(Collected data):
=======

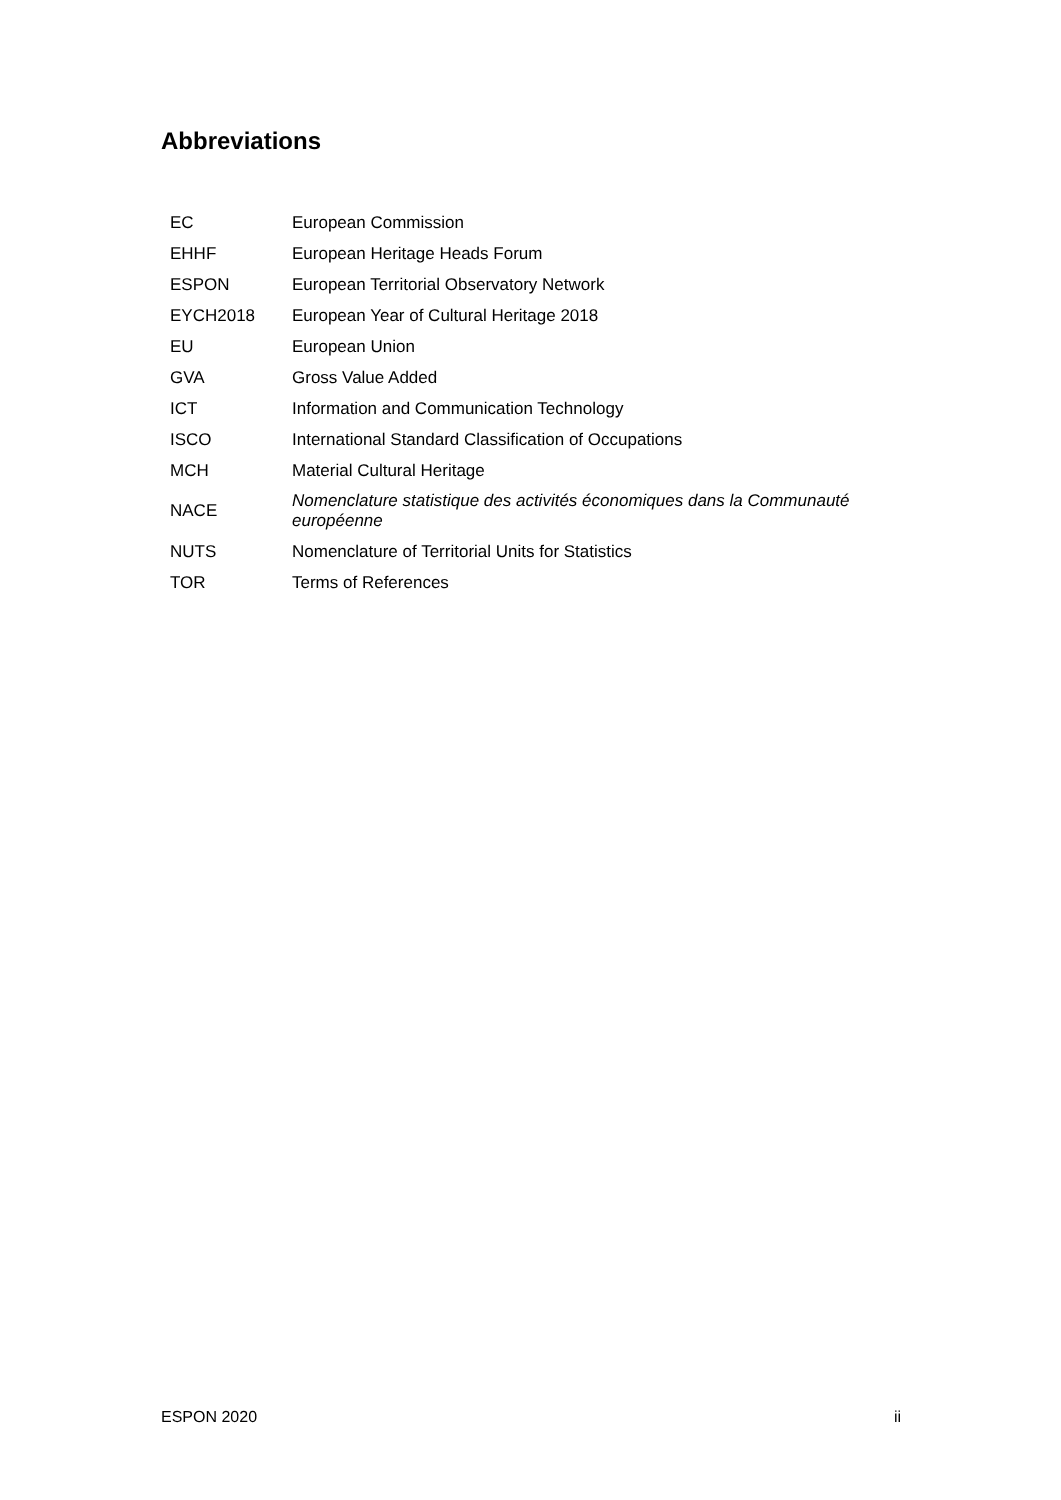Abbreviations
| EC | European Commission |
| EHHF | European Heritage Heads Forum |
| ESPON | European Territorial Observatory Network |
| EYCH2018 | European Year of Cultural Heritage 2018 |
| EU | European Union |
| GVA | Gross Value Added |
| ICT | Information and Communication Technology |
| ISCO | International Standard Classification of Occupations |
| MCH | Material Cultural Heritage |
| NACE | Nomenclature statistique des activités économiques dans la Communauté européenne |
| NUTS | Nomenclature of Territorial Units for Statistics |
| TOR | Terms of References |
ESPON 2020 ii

=======

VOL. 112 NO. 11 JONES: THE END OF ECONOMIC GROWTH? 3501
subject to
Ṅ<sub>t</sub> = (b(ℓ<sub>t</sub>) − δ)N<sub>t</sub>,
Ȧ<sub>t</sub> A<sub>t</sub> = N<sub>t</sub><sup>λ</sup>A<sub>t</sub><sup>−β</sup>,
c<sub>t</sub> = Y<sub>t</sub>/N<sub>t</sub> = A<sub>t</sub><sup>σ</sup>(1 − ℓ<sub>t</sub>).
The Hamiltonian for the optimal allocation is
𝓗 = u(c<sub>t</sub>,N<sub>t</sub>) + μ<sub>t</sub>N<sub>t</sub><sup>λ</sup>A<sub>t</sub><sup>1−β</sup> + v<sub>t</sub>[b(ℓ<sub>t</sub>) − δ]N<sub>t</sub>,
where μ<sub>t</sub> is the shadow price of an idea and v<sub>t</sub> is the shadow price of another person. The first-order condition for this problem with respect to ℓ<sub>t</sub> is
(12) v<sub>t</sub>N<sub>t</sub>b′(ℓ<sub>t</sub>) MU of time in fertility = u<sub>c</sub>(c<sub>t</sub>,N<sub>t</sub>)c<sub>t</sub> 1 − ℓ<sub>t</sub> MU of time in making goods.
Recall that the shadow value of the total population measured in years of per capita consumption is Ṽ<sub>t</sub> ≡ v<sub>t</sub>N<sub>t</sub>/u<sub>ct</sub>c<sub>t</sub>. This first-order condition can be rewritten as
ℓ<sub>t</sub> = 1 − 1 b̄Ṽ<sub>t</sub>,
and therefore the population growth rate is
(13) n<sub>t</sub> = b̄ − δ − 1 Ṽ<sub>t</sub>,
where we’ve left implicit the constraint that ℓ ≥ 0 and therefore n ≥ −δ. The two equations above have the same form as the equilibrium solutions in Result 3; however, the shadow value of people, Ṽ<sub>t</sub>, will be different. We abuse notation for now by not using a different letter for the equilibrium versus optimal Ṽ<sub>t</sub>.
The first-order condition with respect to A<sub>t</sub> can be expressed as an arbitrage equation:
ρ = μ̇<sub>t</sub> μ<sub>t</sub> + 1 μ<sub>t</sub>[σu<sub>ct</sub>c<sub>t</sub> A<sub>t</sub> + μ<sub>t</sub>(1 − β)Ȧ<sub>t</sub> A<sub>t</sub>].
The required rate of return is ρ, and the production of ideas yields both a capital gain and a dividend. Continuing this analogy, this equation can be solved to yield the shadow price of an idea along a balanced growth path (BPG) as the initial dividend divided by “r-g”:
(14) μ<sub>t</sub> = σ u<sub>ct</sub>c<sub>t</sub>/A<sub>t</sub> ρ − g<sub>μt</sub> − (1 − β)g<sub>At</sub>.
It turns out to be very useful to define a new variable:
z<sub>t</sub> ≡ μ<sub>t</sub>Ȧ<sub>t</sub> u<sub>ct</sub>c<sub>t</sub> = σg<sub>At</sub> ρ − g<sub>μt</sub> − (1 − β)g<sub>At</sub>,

=======

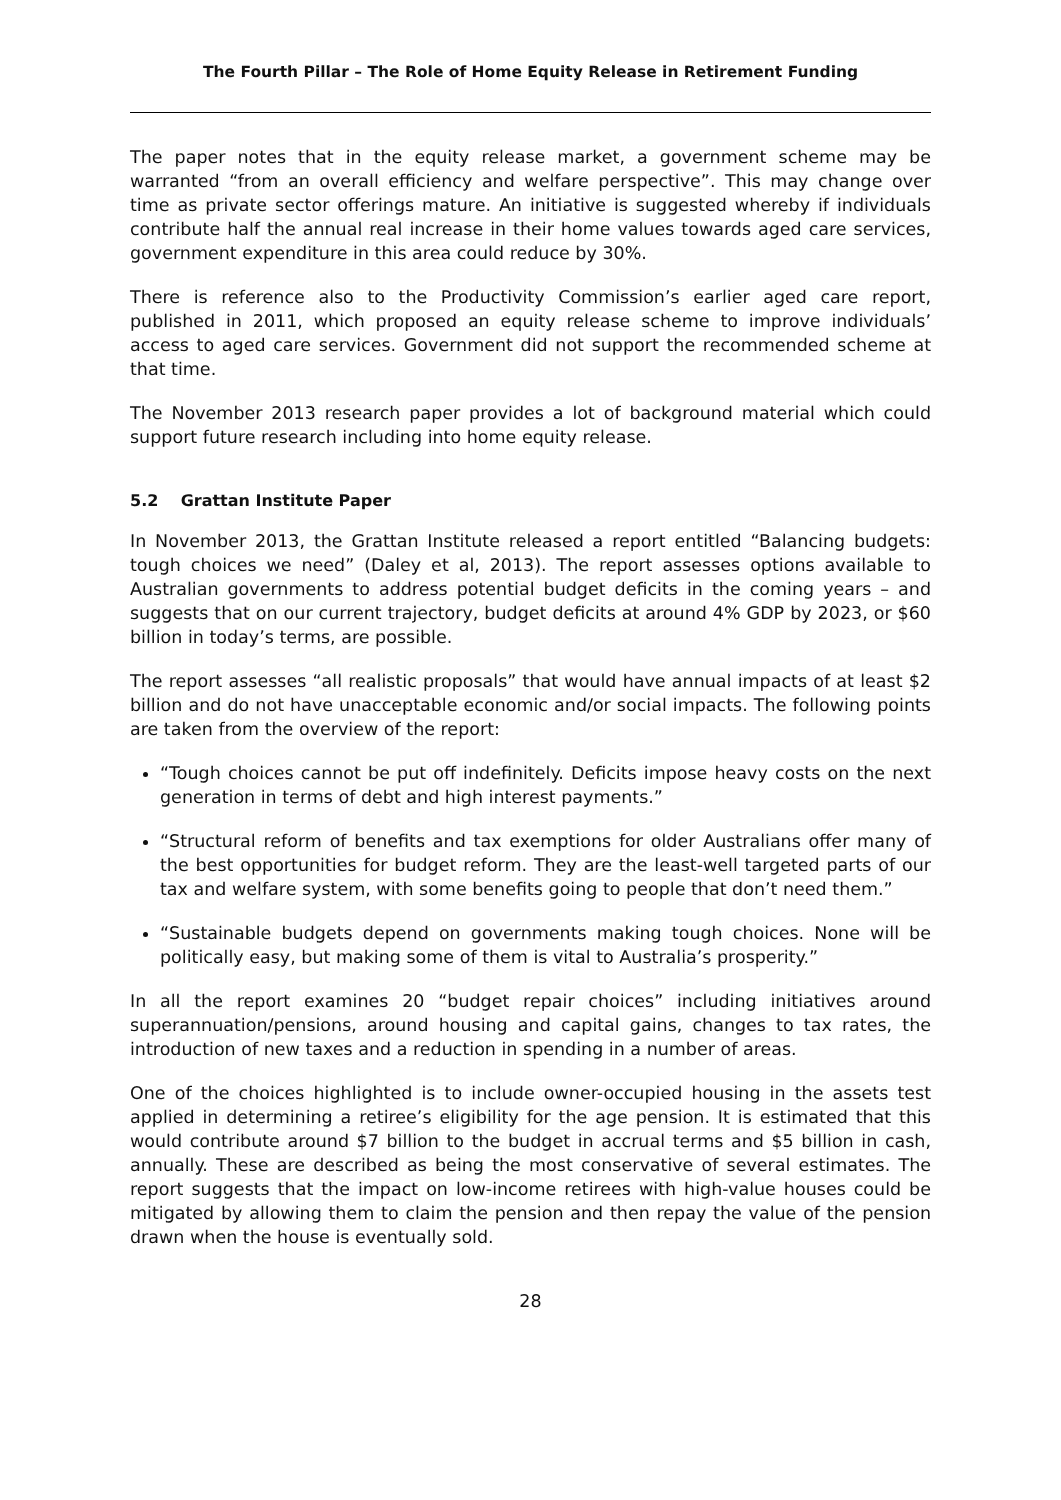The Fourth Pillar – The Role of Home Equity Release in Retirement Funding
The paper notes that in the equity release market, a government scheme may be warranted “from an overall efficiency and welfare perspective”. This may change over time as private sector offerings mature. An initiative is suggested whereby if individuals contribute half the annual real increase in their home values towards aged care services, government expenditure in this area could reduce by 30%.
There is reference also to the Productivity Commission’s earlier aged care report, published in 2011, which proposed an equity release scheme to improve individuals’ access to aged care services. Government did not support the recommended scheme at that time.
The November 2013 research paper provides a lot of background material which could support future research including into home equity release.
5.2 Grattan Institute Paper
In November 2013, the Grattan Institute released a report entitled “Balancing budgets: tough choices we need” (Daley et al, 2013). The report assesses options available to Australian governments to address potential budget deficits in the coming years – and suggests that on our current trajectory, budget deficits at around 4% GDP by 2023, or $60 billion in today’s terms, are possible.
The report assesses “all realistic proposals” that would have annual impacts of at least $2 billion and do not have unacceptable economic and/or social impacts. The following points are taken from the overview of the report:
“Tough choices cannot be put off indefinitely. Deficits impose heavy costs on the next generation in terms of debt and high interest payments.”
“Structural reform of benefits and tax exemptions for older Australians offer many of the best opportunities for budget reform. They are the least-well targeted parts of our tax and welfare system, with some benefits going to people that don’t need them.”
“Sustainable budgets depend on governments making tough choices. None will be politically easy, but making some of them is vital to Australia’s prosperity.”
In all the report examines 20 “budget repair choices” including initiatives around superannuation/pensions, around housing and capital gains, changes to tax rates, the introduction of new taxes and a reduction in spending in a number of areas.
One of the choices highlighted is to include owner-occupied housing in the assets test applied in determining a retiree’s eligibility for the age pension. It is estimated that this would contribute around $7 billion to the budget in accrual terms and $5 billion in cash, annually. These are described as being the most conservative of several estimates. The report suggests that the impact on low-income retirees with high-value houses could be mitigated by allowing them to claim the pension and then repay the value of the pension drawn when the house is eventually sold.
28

=======

(Directions for this task): Bring together each line above where the string "respect" turns up.

(Written response):
where μ<sub>t</sub> is the shadow price of an idea and v<sub>t</sub> is the shadow price of another person. The first-order condition for this problem with respect to ℓ<sub>t</sub> is
The first-order condition with respect to A<sub>t</sub> can be expressed as an arbitrage equation:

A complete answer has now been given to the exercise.